Com dor no coração, quase derramando uma lágrima furtiva, comecei a
sessão desapego, utilizando dois critérios que me pareceram justos diante de
tão querido acervo: descartar camisas com mangas e golas puídas e aquelas
não usadas há mais de um ano. Entretanto, se eu levasse ao pé da letra
tais critérios, sobrariam apenas cinco ou seis camisas, que se revezam no meu
dia a dia e permitem que use as detestáveis gravatas. Me bateu
aquela angústia, um agudo sentimento de perda, que decidi não ser tão
rigoroso. E descartei menos do que
devia.
Igualmente fui comedido para abrir espaço na estante de livros. Fiz doação
ao acervo que a Tânia Carvalho está organizando
na Casa de Apoio Madre Ana, da Santa Casa, outro tanto na Feira do Livro para os presidiários, mais alguma coisa para
a biblioteca bem organizada de uma escola pública do Menino Deus que reuniu
autores durante uma gincana, e distribuí
exemplares por locais públicos atendendo
o chamado de um desses dias de Doar Livros. Em compensação, criei mais um
espaço para livros, adquiridos recentemente, junto ao Memorial Flávio Dutra, um armário onde exponho algumas
peças e equipamentos antigos, mas de
grande valor afetivo, como uma máquina de escrever portátil e uma filmadora Super
8.
Quando vejo os livros ordeiramente colocados, tanto na estante principal
como no Memorial, me questiono se terei tempo de ler todas as obras que esperam
na fila por minha decisão de devorá-las, como o fazia antes de me dedicar mais
as redes sociais do que a leitura. Mesmo assim reluto em descartar o que não tem merecido minha atenção.

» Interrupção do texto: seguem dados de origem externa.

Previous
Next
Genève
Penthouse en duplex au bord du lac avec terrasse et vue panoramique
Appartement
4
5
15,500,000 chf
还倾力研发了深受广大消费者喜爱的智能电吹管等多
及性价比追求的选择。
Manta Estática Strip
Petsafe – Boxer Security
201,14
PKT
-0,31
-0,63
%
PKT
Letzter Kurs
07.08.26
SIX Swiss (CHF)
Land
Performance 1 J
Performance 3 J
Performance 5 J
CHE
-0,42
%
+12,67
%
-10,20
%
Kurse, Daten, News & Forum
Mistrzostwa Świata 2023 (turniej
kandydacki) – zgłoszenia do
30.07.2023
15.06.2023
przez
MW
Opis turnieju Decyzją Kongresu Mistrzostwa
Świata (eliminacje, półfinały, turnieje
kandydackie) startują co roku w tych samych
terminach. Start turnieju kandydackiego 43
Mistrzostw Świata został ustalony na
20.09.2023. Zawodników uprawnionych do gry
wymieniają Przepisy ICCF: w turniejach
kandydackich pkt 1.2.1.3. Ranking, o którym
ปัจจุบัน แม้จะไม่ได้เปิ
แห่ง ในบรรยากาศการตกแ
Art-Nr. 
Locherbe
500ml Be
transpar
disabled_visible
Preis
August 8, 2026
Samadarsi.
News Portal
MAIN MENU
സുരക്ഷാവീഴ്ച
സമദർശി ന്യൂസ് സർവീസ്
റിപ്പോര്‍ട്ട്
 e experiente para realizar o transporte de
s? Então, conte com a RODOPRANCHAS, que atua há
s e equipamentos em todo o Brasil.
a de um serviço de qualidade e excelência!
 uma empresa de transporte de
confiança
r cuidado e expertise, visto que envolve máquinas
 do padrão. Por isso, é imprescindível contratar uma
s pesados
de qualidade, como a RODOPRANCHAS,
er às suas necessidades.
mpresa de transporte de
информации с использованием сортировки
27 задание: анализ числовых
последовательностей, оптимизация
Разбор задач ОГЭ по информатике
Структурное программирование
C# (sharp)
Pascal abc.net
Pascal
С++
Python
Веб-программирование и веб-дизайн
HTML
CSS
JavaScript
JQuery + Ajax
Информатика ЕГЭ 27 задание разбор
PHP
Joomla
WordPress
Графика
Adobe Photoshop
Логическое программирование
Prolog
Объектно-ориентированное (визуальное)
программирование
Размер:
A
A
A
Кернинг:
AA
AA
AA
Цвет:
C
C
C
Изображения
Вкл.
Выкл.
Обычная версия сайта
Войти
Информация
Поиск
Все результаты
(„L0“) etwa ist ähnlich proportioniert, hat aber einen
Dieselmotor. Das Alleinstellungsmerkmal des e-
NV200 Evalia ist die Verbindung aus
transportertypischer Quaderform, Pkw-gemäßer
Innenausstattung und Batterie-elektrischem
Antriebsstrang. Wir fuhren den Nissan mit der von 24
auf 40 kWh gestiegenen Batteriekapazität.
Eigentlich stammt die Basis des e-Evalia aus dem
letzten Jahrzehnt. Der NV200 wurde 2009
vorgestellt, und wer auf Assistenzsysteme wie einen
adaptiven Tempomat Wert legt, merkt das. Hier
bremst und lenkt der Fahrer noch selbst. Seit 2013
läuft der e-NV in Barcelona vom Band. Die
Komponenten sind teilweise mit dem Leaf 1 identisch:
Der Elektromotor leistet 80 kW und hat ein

Já tratei neste ViaDutra do tema do
desapego e lembro ter escrito que “fisicamente o espaço foi recuperado,
mas há um outro espaço, o das lembranças, que se vai junto com o
descartável. Se o que agora foi liberado resistiu tanto tempo junto da
gente é porque certamente evocava boas lembranças. (...) Na verdade, é preciso uma boa dose de coragem
para o desapego, que é renúncia e despojamento, mas que não deixa de ser também
uma forma de traição ao abrir mão do que vale a pena recordar, substituindo por
novos focos de atenção.” Por isso, apelo para que não me encarem como um acumulador,
sou apenas um sentimental, o que vale,
sobretudo, para o desapego de pessoas, mas aí é conversa para outro momento.
Talvez tenha que dar razão a quem escreveu que “ afinal,
se coisas boas se vão é para que coisas melhores possam vir. Esqueça o passado,
desapego é o segredo”. De repente sou tentado a votar com o relator, que seria o grande Fernando
Pessoa. E se não for, assinarei embaixo assim mesmo.